If the Bolt car owner drives their own car they can earn an average of R8 000 weekly, or less if they have someone else driving it.
Bolt is one of the more popular e-hailing systems in South Africa. As such, it has become an increasingly common means for full-time employees to make a passive income outside of their nine-to-five jobs. Bolt has stated that, on average, a driver makes R8 000 weekly.
However, according to actual drivers, the amount is contentious. For Bolt drivers who drive their own cars, their takeaway is whatever is left after deductions made by Bolt. But for car owners who do not drive their own cars, the takeaway is based on the agreement made with the driver of the car.
Pros and cons of being a Bolt driver
Bolt has come under fire in recent months as questions have arisen surrounding the safety measures implemented by the e-hailing system to protect their customers.
Despite this, however, the e-hailing system is still one of the most popular of the transportation apps available locally.
While safety has been a key issue for passengers, it has been one for drivers too, who are exposed to potential danger when accepting rides from hijacking hotspots or dangerous locations. But some of the benefits of this job include:
- The ability to choose your own working hours
- The autonomy of choosing your working locations
- Being your own boss, essentially
How much do Bolt car owners make in South Africa?
As indicated before, Bolt has claimed that, on average, a Bolt driver can make R8 000 per week. However, actual drivers have contested this fact.
One driver who works in Johannesburg – one of the more popular cities with a larger demographic of Bolt users – suggested that realistically, on average, they can make anywhere between R6 000 and R6 900 a week. This average is still significant considering that this is a weekly takeaway.
Additionally, there are deductions made to the gross income. These include the 20 percent that Bolt takes from every ride’s payment.
Moreover, for the driver, there are costs like petrol, mobile data, insurance, and car maintenance money that need to be taken into account. This is in the case that the Bolt driver drives their own car.
However, for Bolt car owners who do not drive their own cars, there are two ways that the money is split:
1. A 50/50 split
A 50/50 split is where the Bolt car owner and driver agree to split the earnings equally. The arrangement includes an equal split in the costs of petrol, insurance, and car maintenance costs. It could also include the cost of mobile data, depending on the agreement made.

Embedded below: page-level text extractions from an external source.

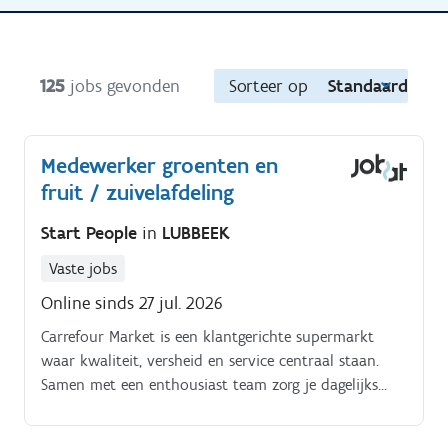
125
jobs gevonden
Sorteer op
Standaard
Medewerker groenten en
fruit / zuivelafdeling
Start People
in
LUBBEEK
Vaste jobs
Online sinds 27 jul. 2026
Carrefour Market is een klantgerichte supermarkt
waar kwaliteit, versheid en service centraal staan.
Samen met een enthousiast team zorg je dagelijks
voor een aangename winkelervaring voor elke klant.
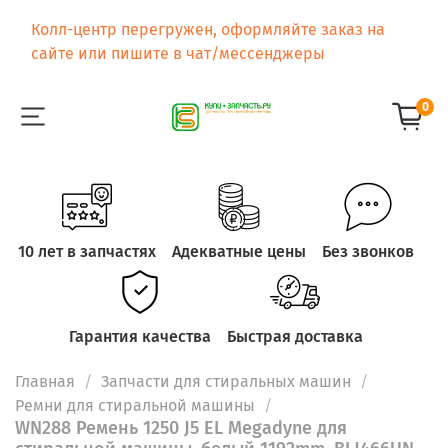
Колл-центр перегружен, оформляйте заказ на
сайте или пишите в чат/мессенджеры
0
10 лет в запчастях
Адекватные цены
Без звонков
Гарантия качества
Быстрая доставка
Главная
Запчасти для стиральных машин
Ремни для стиральной машины
WN288 Ремень 1250 J5 EL Megadyne для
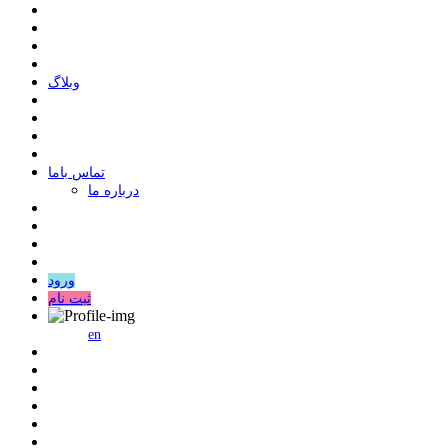
وبلاگ
ﺗﻤﺎﺱ ﺑﺎﻣﺎ
درباره ما
ورود
ثبت نام
en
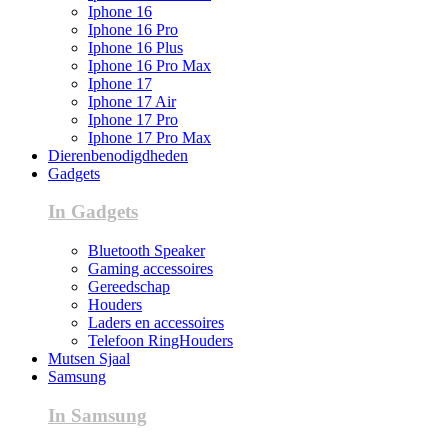
Iphone 16
Iphone 16 Pro
Iphone 16 Plus
Iphone 16 Pro Max
Iphone 17
Iphone 17 Air
Iphone 17 Pro
Iphone 17 Pro Max
Dierenbenodigdheden
Gadgets
In Gadgets
Bluetooth Speaker
Gaming accessoires
Gereedschap
Houders
Laders en accessoires
Telefoon RingHouders
Mutsen Sjaal
Samsung
In Samsung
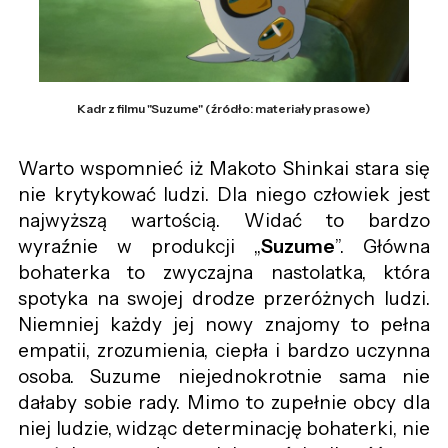
Kadr z filmu "Suzume" (źródło: materiały prasowe)
Warto wspomnieć iż Makoto Shinkai stara się
nie krytykować ludzi. Dla niego człowiek jest
najwyższą wartością. Widać to bardzo
wyraźnie w produkcji „
Suzume
”. Główna
bohaterka to zwyczajna nastolatka, która
spotyka na swojej drodze przeróżnych ludzi.
Niemniej każdy jej nowy znajomy to pełna
empatii, zrozumienia, ciepła i bardzo uczynna
osoba. Suzume niejednokrotnie sama nie
dałaby sobie rady. Mimo to zupełnie obcy dla
niej ludzie, widząc determinację bohaterki, nie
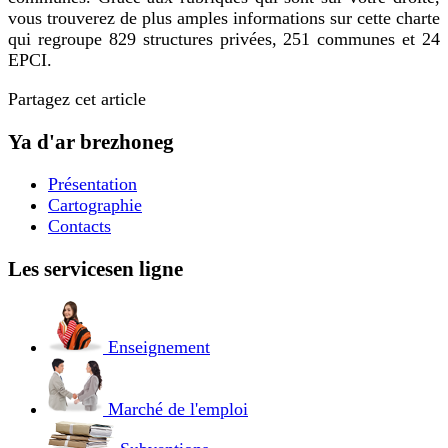
vous trouverez de plus amples informations sur cette charte
qui regroupe 829 structures privées, 251 communes et 24
EPCI.
Partagez cet article
Ya d'ar brezhoneg
Présentation
Cartographie
Contacts
Les services
en ligne
Enseignement
Marché de l'emploi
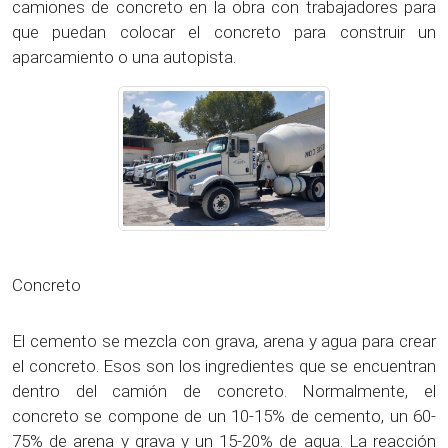
camiones de concreto en la obra con trabajadores para
que puedan colocar el concreto para construir un
aparcamiento o una autopista.
Concreto
El cemento se mezcla con grava, arena y agua para crear
el concreto. Esos son los ingredientes que se encuentran
dentro del camión de concreto. Normalmente, el
concreto se compone de un 10-15% de cemento, un 60-
75% de arena y grava y un 15-20% de agua. La reacción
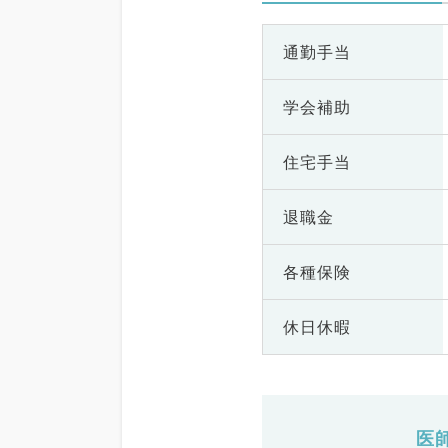
通勤手当
学会補助
住宅手当
退職金
各種保険
休日休暇
医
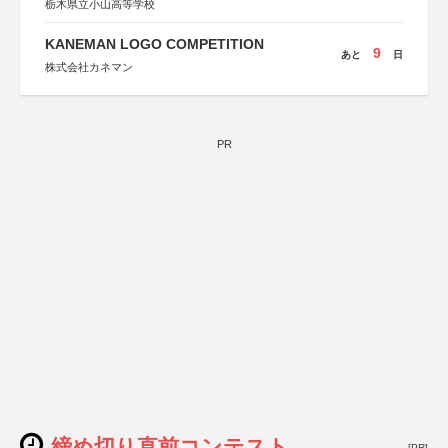
栃木県立小山高等学校
KANEMAN LOGO COMPETITION
9
あと
日
株式会社カネマン
PR
締め切り直前コンテスト
[PR]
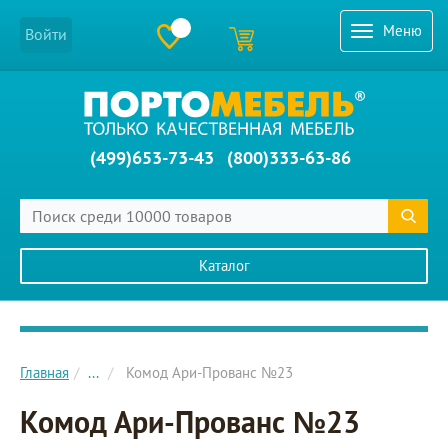
Меню
Войти
(499)653-73-43
(800)333-63-86
Каталог
Главное меню сайта
Главная
...
Комод Ари-Прованс №23
Комод Ари-Прованс №23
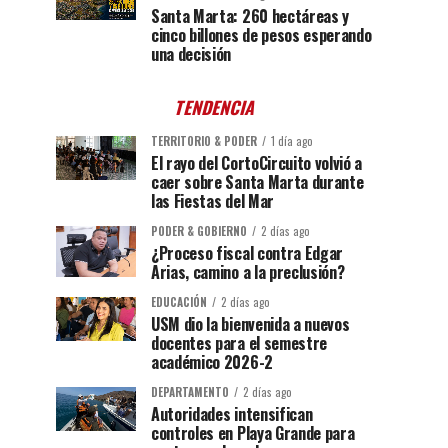
Santa Marta: 260 hectáreas y
cinco billones de pesos esperando
una decisión
TENDENCIA
TERRITORIO & PODER
1 día ago
El rayo del CortoCircuito volvió a
caer sobre Santa Marta durante
las Fiestas del Mar
PODER & GOBIERNO
2 días ago
¿Proceso fiscal contra Edgar
Arias, camino a la preclusión?
EDUCACIÓN
2 días ago
USM dio la bienvenida a nuevos
docentes para el semestre
académico 2026-2
DEPARTAMENTO
2 días ago
Autoridades intensifican
controles en Playa Grande para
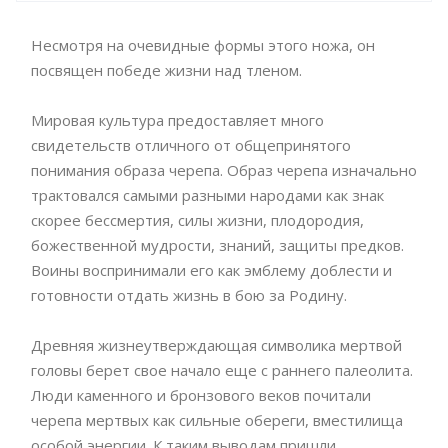
Несмотря на очевидные формы этого ножа, он
посвящен победе жизни над тленом.
Мировая культура предоставляет много
свидетельств отличного от общепринятого
понимания образа черепа. Образ черепа изначально
трактовался самыми разными народами как знак
скорее бессмертия, силы жизни, плодородия,
божественной мудрости, знаний, защиты предков.
Воины воспринимали его как эмблему доблести и
готовности отдать жизнь в бою за Родину.
Древняя жизнеутверждающая символика мертвой
головы берет свое начало еще с раннего палеолита.
Люди каменного и бронзового веков почитали
черепа мертвых как сильные обереги, вместилища
особой энергии. К таким выводам пришли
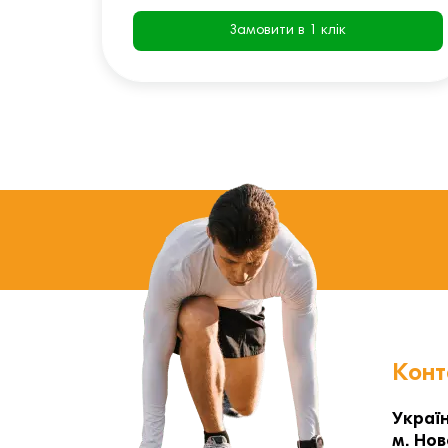
Замовити в 1 клік
Конт
Україн
м. Нов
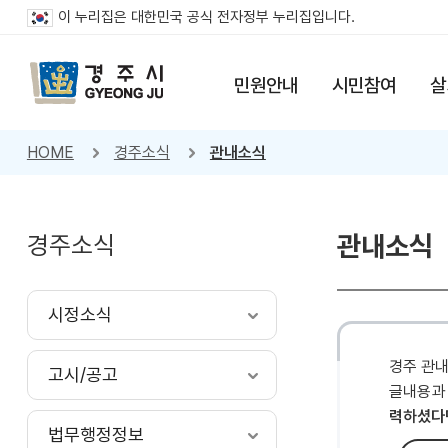
이 누리집은 대한민국 공식 전자정부 누리집입니다.
민원안내
시민참여
살
HOME
경주소식
관내소식
경주소식
관내소식
시정소식
경주 관
고시/공고
글내용과
력하셨다
법무행정정보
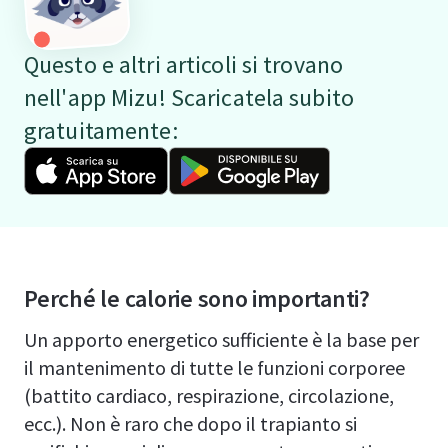
Questo e altri articoli si trovano
nell'app Mizu! Scaricatela subito
gratuitamente:
Perché le calorie sono importanti?
Un apporto energetico sufficiente è la base per
il mantenimento di tutte le funzioni corporee
(battito cardiaco, respirazione, circolazione,
ecc.). Non è raro che dopo il trapianto si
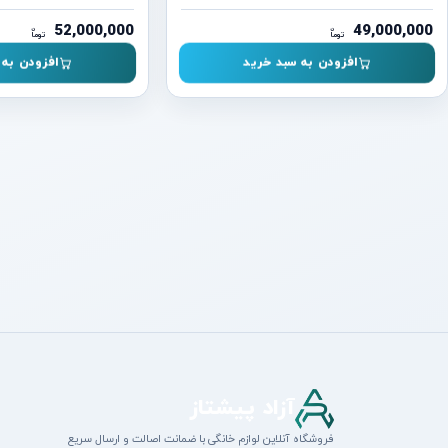
52,000,000
49,000,000
ن
ن
توما
توما
افزودن به سبد خرید
افزودن به 
آزاد پیشتاز
فروشگاه آنلاین لوازم خانگی با ضمانت اصالت و ارسال سریع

Therefore, if we take the R6 900, for instance, you would make R5 520 after Bolt’s deductions. Then, after the split, the amount the driver and car owner would get is R2 760 each.
2. The check-in system
The check-in system is similar to the one used by taxi companies between taxi owners and drivers. With this system, the Bolt car owner will set a weekly target that the Bolt driver needs to meet and give to the car owner at the end of the week.
The Bolt driver’s responsibility is to ensure that they meet their target and any additional money they make is theirs to keep.
Matters like splits or the responsibility of petrol costs, mobile data, car insurance, and maintenance costs are decided between the Bolt car owner and driver when they make the initial agreement.
Considerations to increase your earnings
While the aforementioned weekly takeaway is an average, Bolt drivers can make more or less depending on how strategic they are. To increase earnings, consider:
– Peak hours: Drivers that work early in the morning and in the evening are likely to make more money as these are peak hours when most people are commuting to and back from work
– Bonus: Drivers who keep an impeccable record get rewarded with bonuses, similarly to the promotions that riders receive
– Choosing highly dense areas: Always choose busy metropolitan areas to operate in such as Johannesburg suburbs like Sandton, Johannesburg CBD, and Fourways. These are just some of the popular and profitable areas in Gauteng
Bolt drivers are paid every Monday, directly into their bank accounts. It is their responsibility to handle any splits they might need to make between the car owner and themselves, if there is one, and to put away money for business costs like petrol, mobile data, and insurance.
While Bolt might suggest an average takeaway earning of R8 000 per week excluding deductions, drivers have suggested that the real average is between R6 000 and R6 900. Either one of the amounts is considerable, compared to the earnings of metre taxi drivers.